Work instruction
Each record should reappear exactly in your answer, minus any picture.

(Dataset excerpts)

------------------------

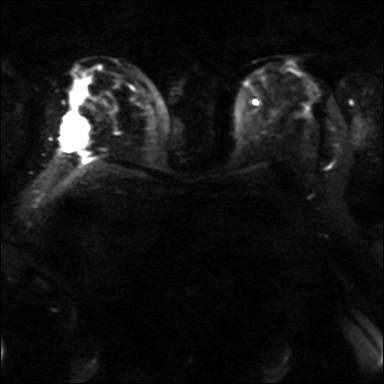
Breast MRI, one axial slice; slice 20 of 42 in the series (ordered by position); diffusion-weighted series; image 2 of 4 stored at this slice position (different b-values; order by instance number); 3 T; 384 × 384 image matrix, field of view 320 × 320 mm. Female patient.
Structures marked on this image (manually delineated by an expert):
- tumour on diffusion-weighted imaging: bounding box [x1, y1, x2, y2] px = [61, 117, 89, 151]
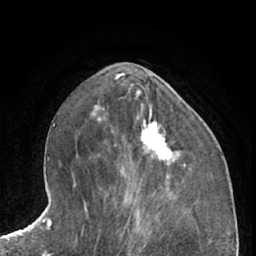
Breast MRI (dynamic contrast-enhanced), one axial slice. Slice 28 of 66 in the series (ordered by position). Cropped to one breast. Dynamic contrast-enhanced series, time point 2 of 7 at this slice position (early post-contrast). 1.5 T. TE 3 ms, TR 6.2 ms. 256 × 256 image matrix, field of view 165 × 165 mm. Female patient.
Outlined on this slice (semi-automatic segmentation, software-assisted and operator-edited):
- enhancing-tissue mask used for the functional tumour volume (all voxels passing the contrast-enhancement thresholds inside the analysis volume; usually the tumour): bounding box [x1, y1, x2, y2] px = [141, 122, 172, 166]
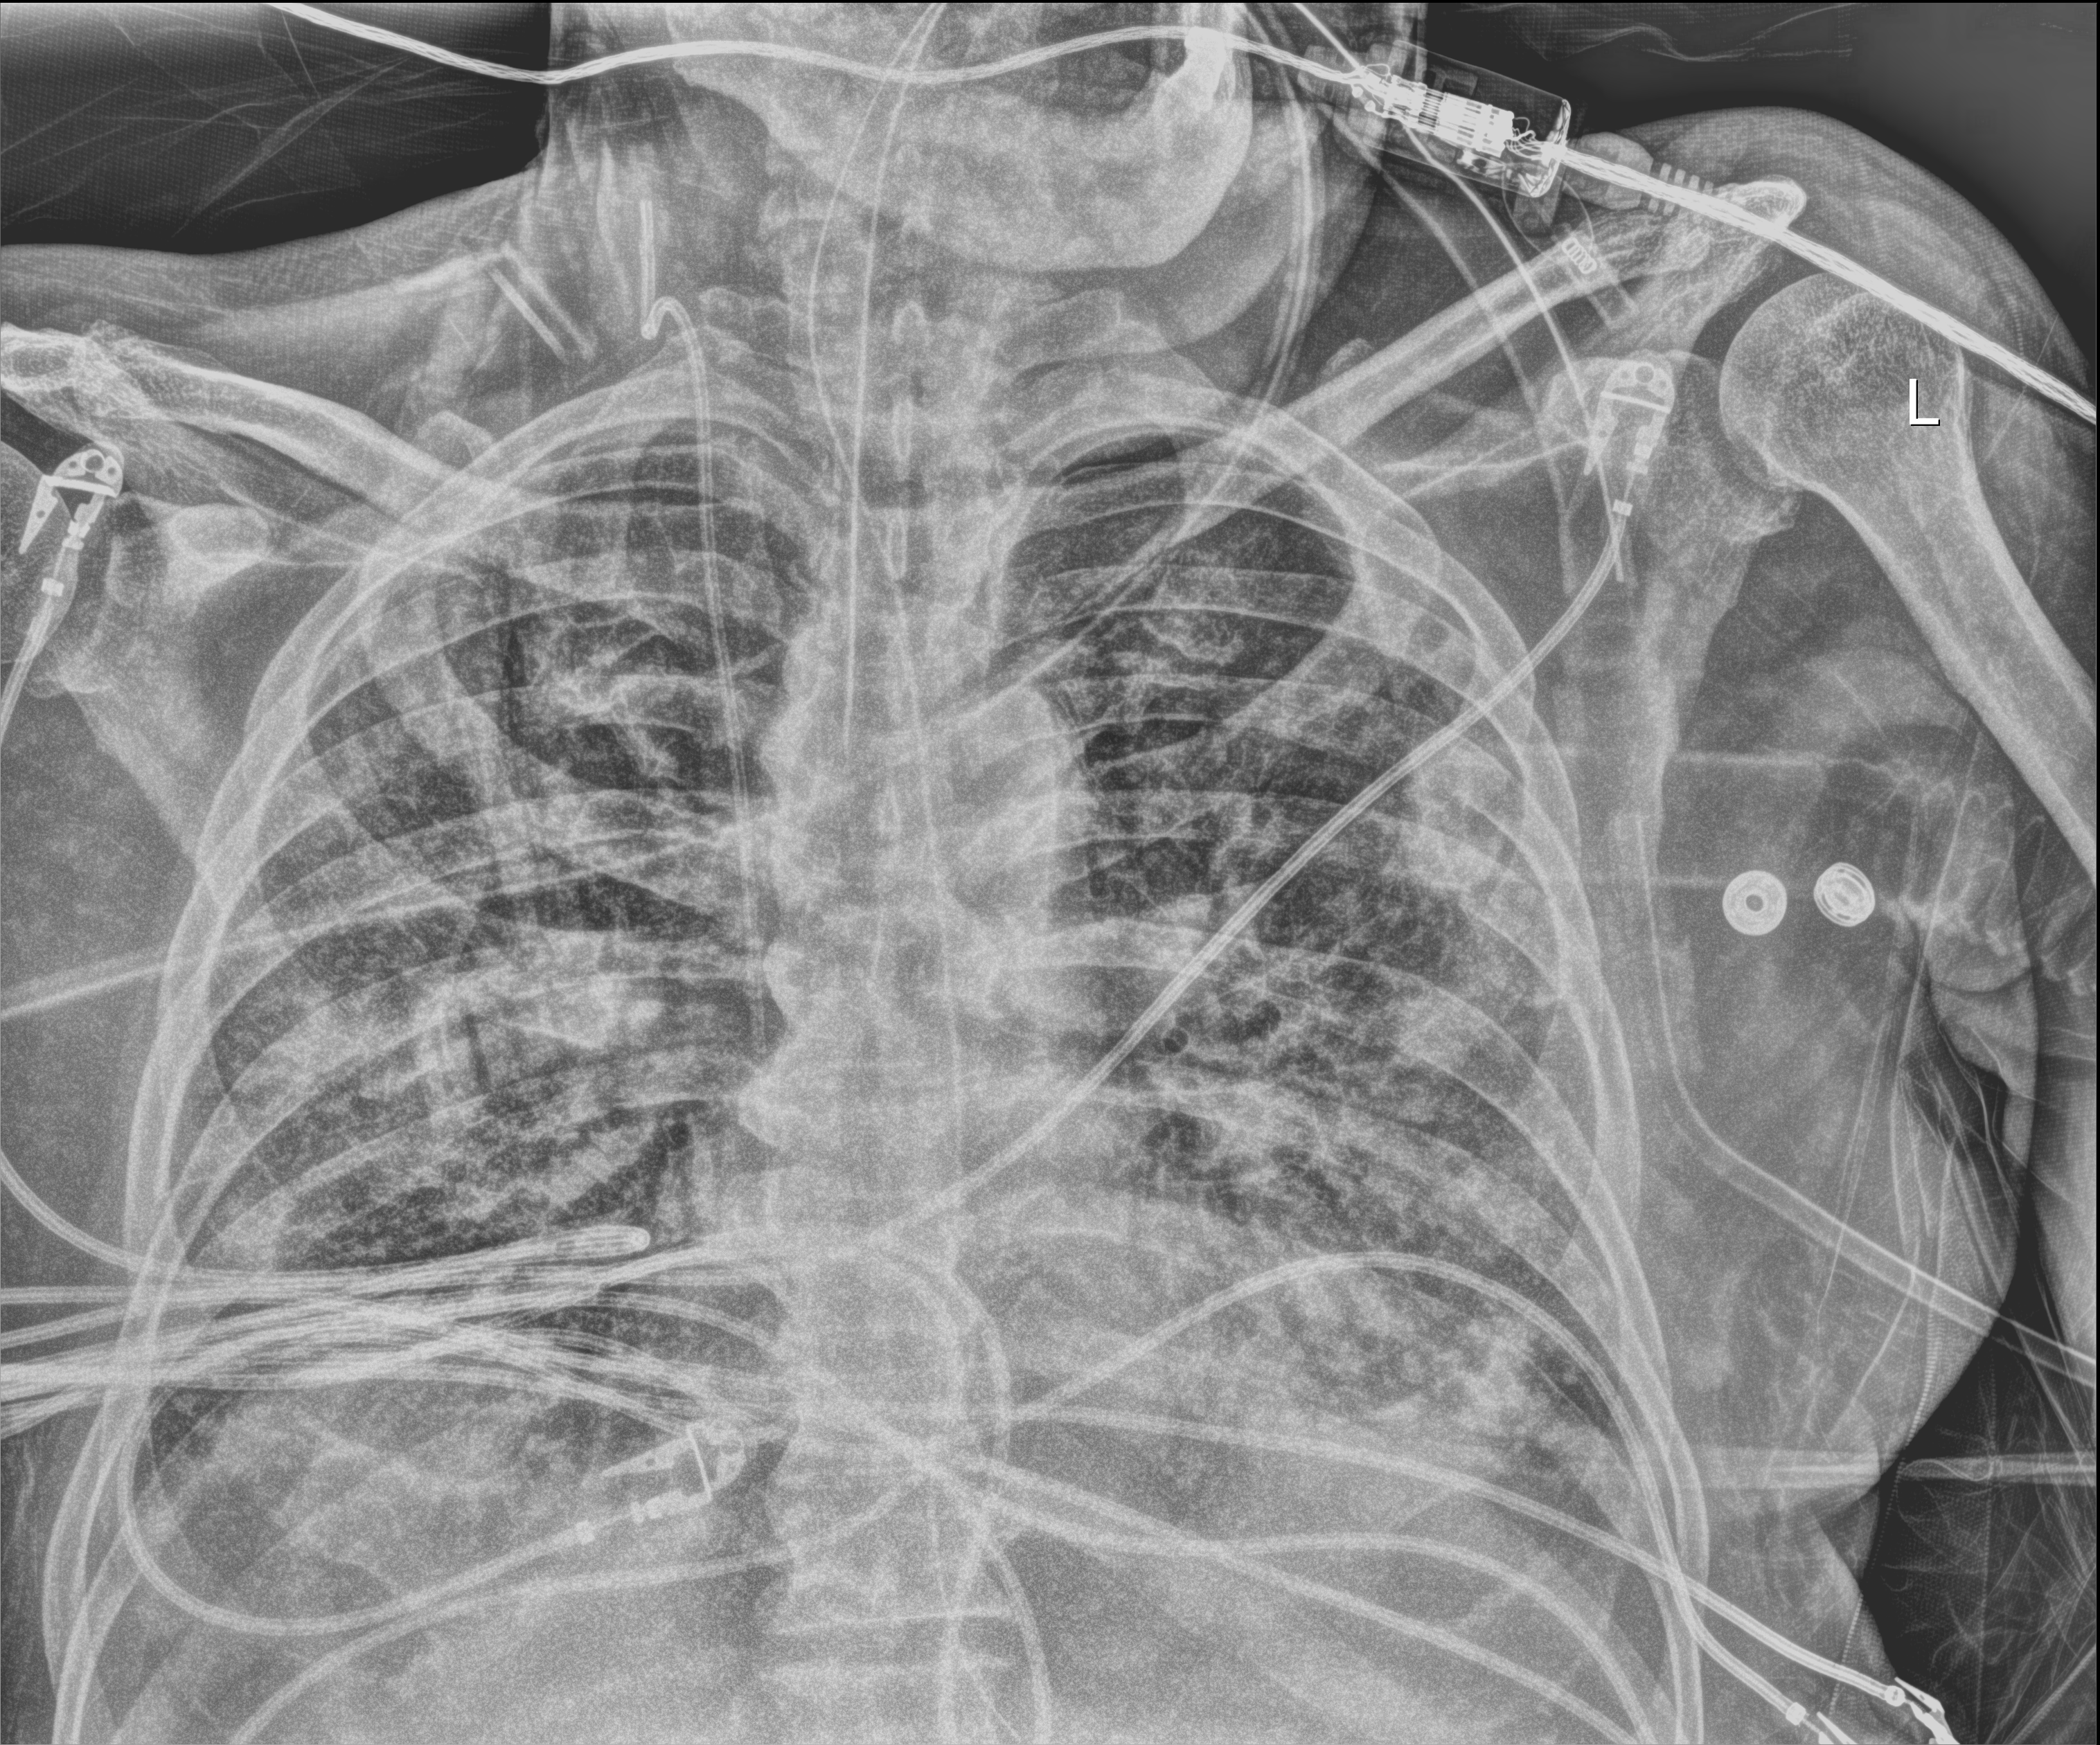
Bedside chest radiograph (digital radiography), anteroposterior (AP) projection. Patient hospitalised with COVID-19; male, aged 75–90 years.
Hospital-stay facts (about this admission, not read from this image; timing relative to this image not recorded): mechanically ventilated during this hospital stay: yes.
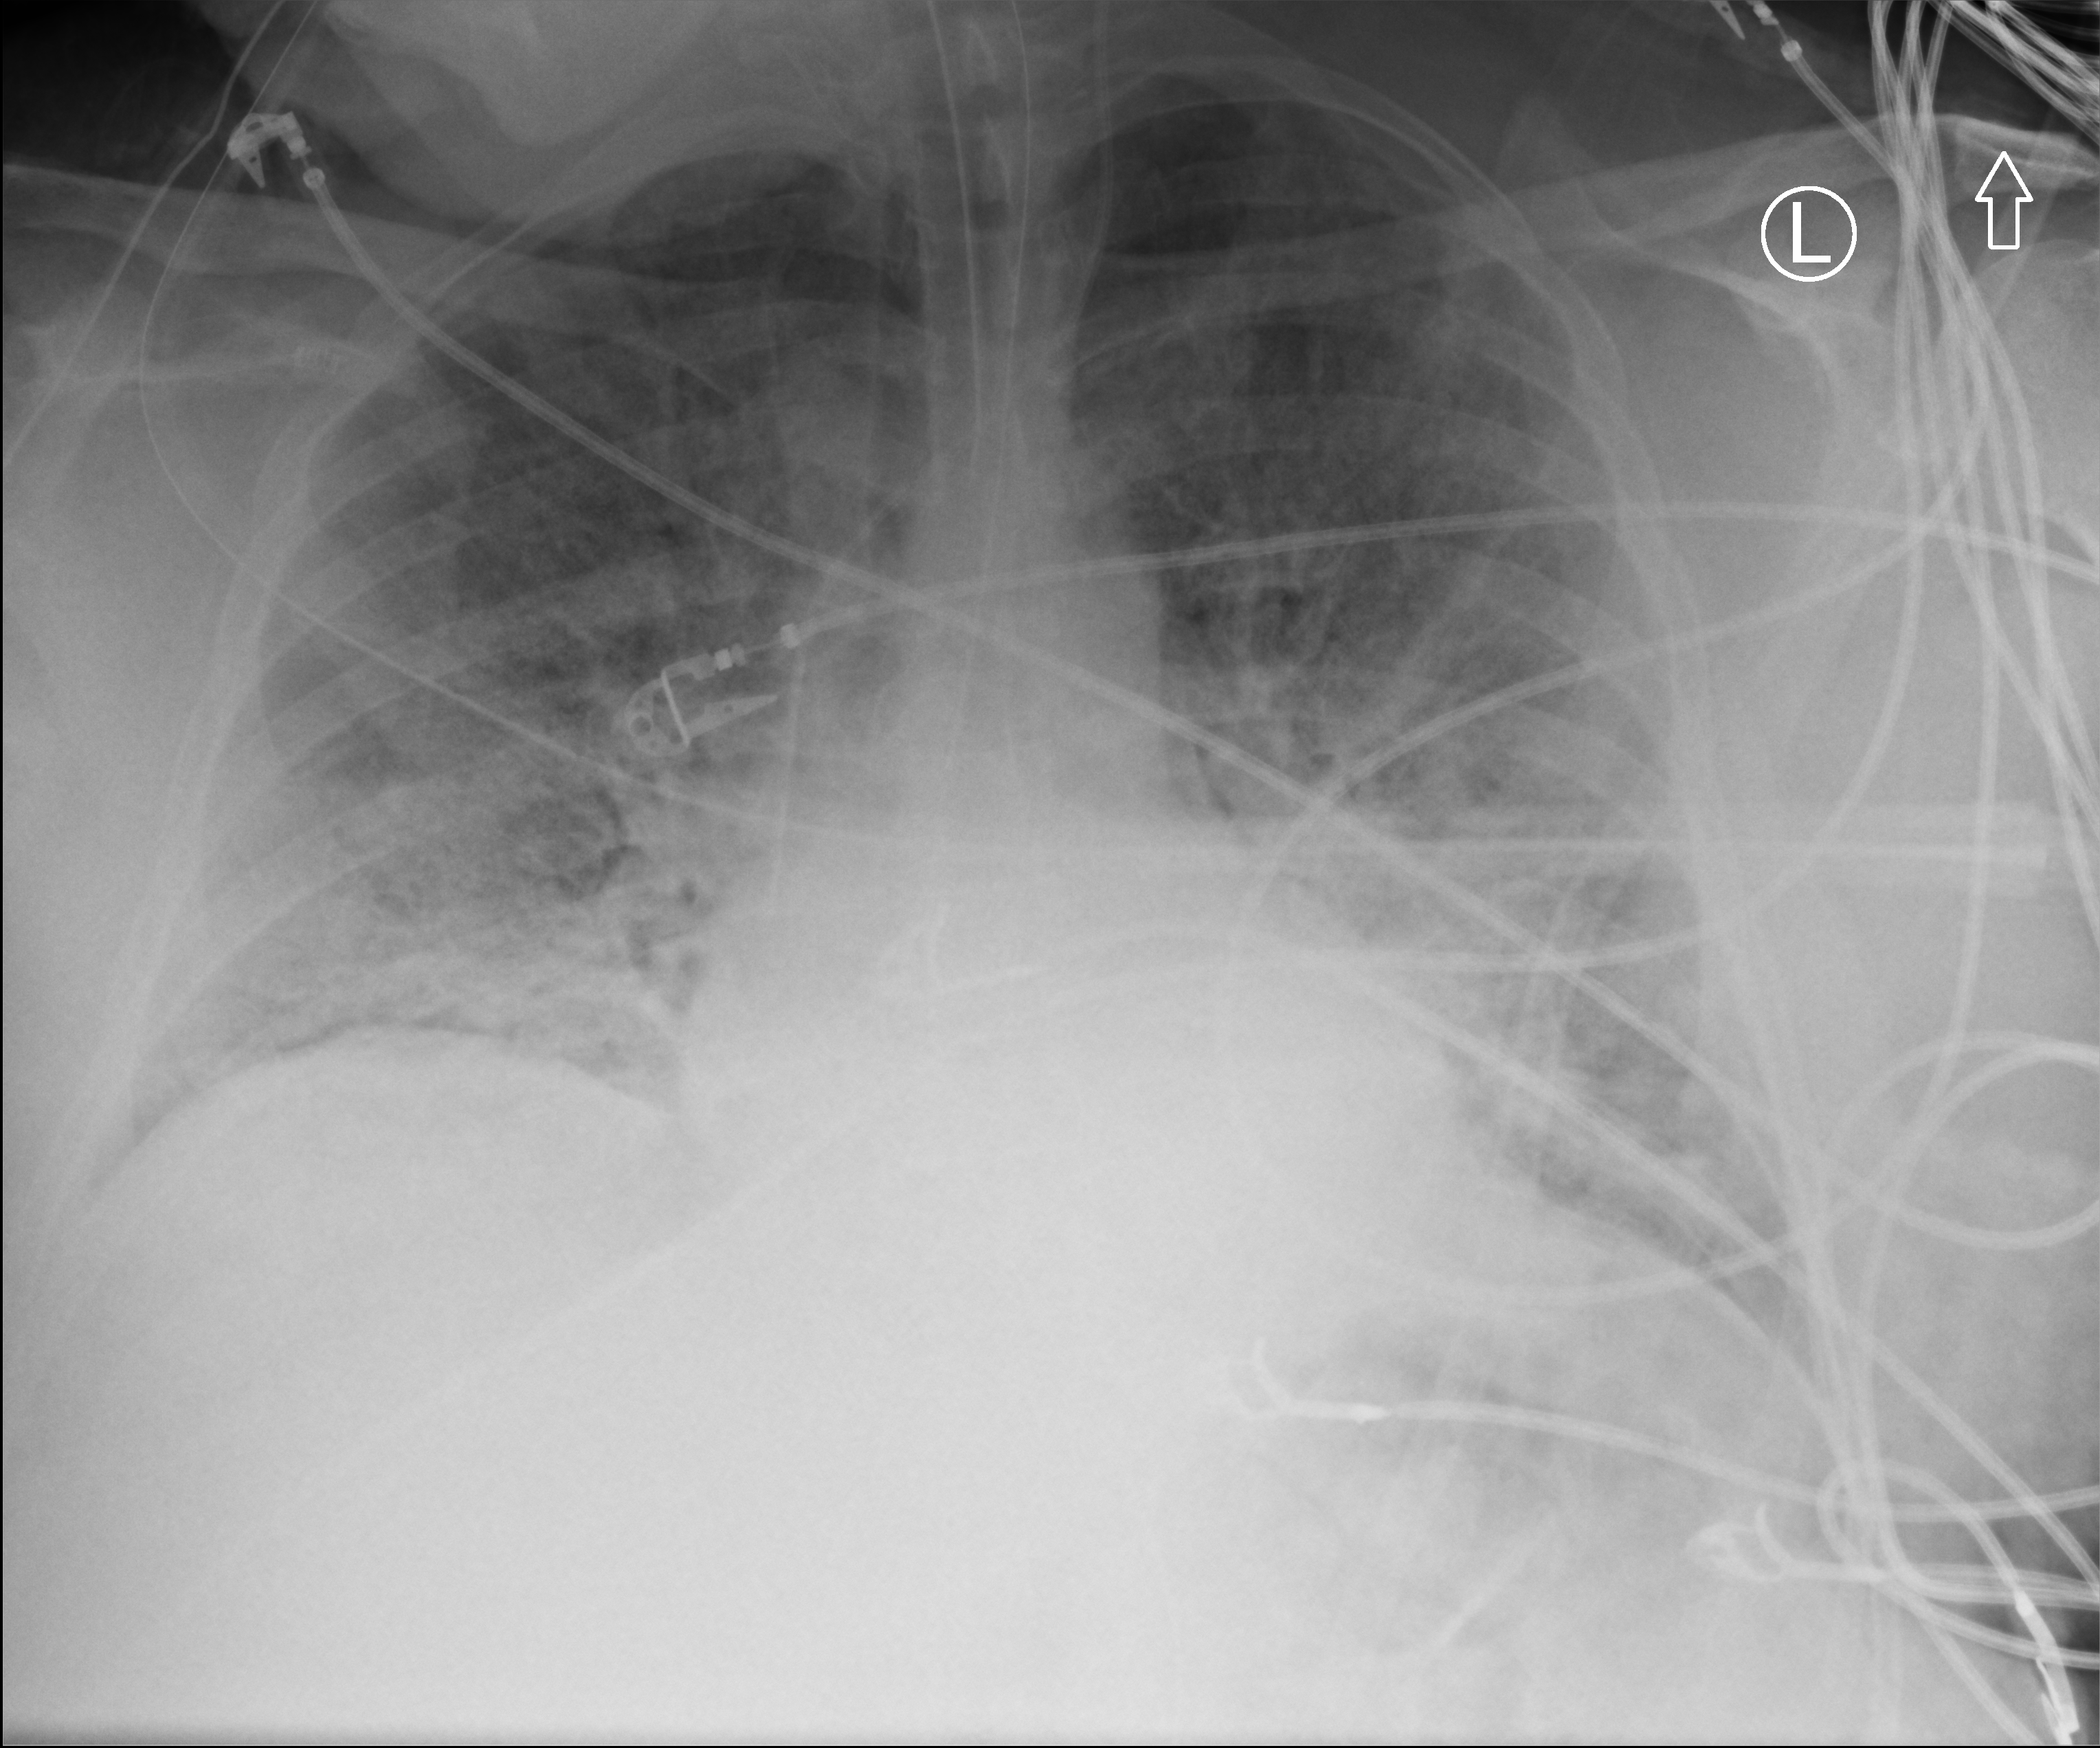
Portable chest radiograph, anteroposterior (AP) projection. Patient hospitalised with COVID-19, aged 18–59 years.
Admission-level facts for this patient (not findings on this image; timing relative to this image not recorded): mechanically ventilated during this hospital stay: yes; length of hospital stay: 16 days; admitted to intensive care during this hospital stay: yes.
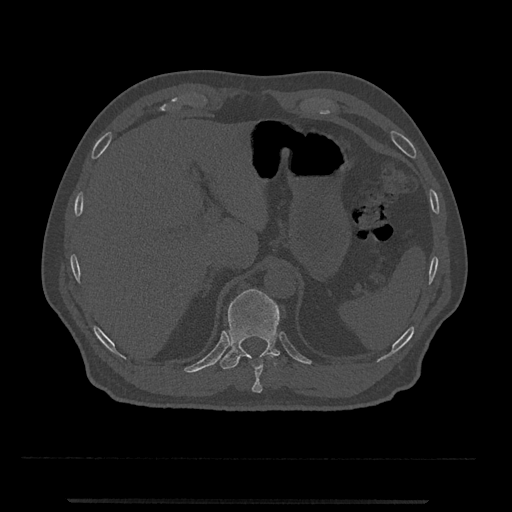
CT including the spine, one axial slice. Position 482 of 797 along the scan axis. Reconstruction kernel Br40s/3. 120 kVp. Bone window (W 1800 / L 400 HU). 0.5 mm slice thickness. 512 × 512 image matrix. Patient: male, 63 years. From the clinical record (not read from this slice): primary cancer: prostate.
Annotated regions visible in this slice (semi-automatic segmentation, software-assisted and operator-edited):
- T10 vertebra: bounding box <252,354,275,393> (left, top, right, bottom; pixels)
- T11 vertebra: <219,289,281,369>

------------------------

Your response
Breast MRI, one axial slice; slice 20 of 42 in the series (ordered by position); diffusion-weighted series; image 2 of 4 stored at this slice position (different b-values; order by instance number); 3 T; 384 × 384 image matrix, field of view 320 × 320 mm. Female patient.
Structures marked on this image (manually delineated by an expert):
- tumour on diffusion-weighted imaging: bounding box [x1, y1, x2, y2] px = [61, 117, 89, 151]
Breast MRI (dynamic contrast-enhanced), one axial slice. Slice 28 of 66 in the series (ordered by position). Cropped to one breast. Dynamic contrast-enhanced series, time point 2 of 7 at this slice position (early post-contrast). 1.5 T. TE 3 ms, TR 6.2 ms. 256 × 256 image matrix, field of view 165 × 165 mm. Female patient.
Outlined on this slice (semi-automatic segmentation, software-assisted and operator-edited):
- enhancing-tissue mask used for the functional tumour volume (all voxels passing the contrast-enhancement thresholds inside the analysis volume; usually the tumour): bounding box [x1, y1, x2, y2] px = [141, 122, 172, 166]
Bedside chest radiograph (digital radiography), anteroposterior (AP) projection. Patient hospitalised with COVID-19; male, aged 75–90 years.
Hospital-stay facts (about this admission, not read from this image; timing relative to this image not recorded): mechanically ventilated during this hospital stay: yes.
Portable chest radiograph, anteroposterior (AP) projection. Patient hospitalised with COVID-19, aged 18–59 years.
Admission-level facts for this patient (not findings on this image; timing relative to this image not recorded): mechanically ventilated during this hospital stay: yes; length of hospital stay: 16 days; admitted to intensive care during this hospital stay: yes.
CT including the spine, one axial slice. Position 482 of 797 along the scan axis. Reconstruction kernel Br40s/3. 120 kVp. Bone window (W 1800 / L 400 HU). 0.5 mm slice thickness. 512 × 512 image matrix. Patient: male, 63 years. From the clinical record (not read from this slice): primary cancer: prostate.
Annotated regions visible in this slice (semi-automatic segmentation, software-assisted and operator-edited):
- T10 vertebra: bounding box <252,354,275,393> (left, top, right, bottom; pixels)
- T11 vertebra: <219,289,281,369>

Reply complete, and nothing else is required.